■ **DATA FOR THIS EXERCISE**
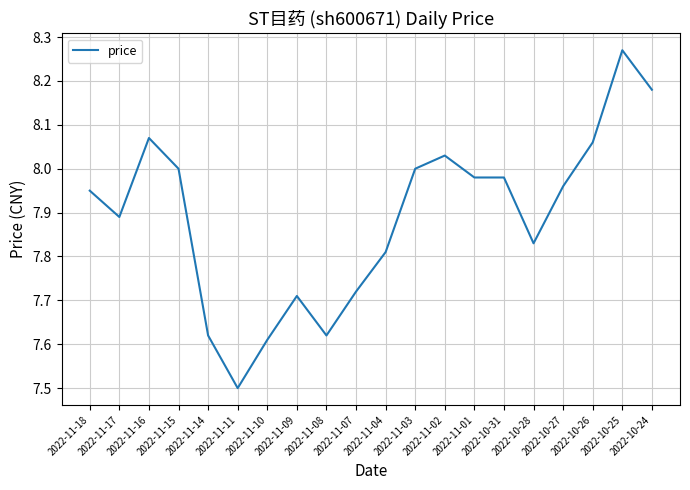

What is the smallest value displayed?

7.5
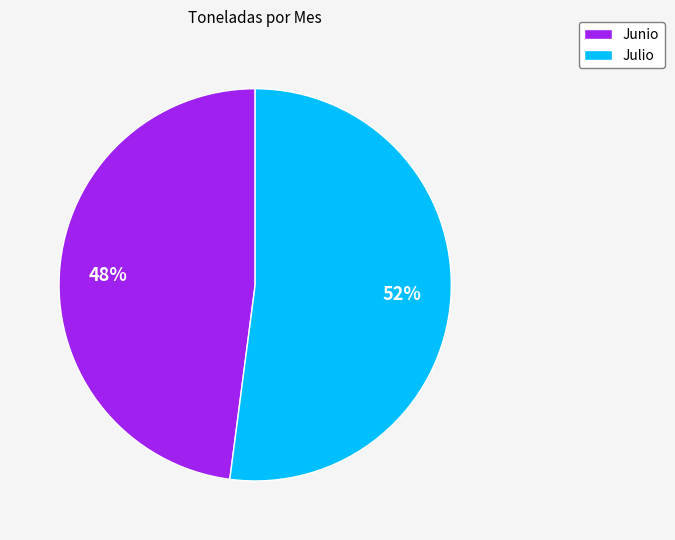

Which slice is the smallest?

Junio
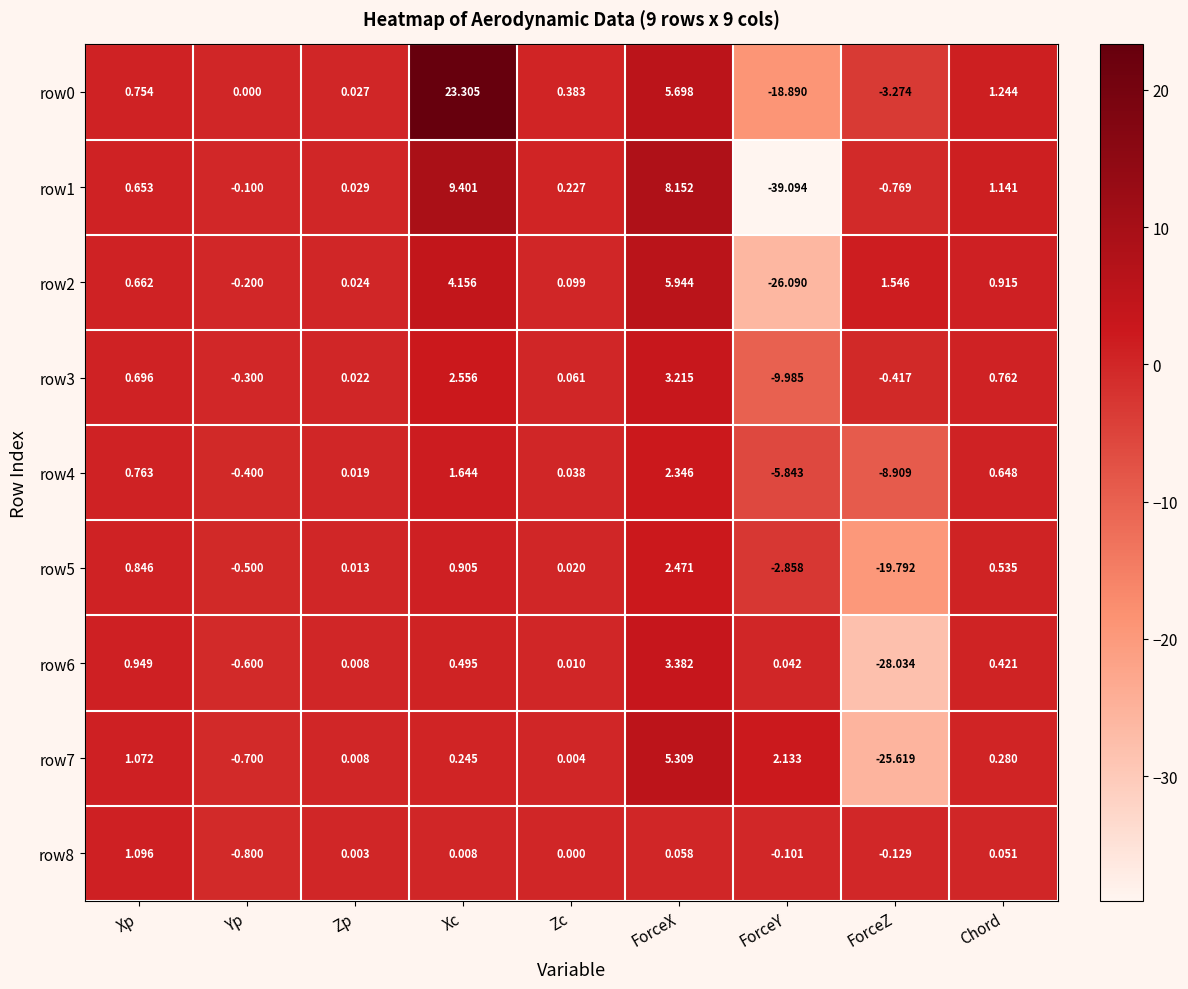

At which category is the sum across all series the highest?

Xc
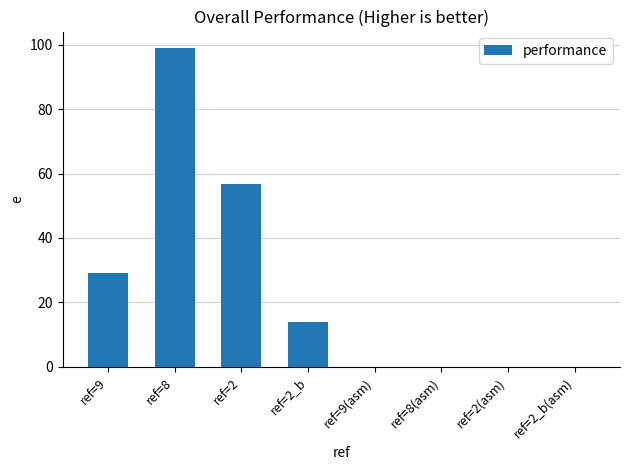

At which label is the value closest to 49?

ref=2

■ **WHAT TO WORK ON**
Please pull out each line of the records above that contains the word "smallest", and copy those lines in full. Case counts.

■ **ANSWER FOR THIS EXERCISE**
What is the smallest value displayed?
Which slice is the smallest?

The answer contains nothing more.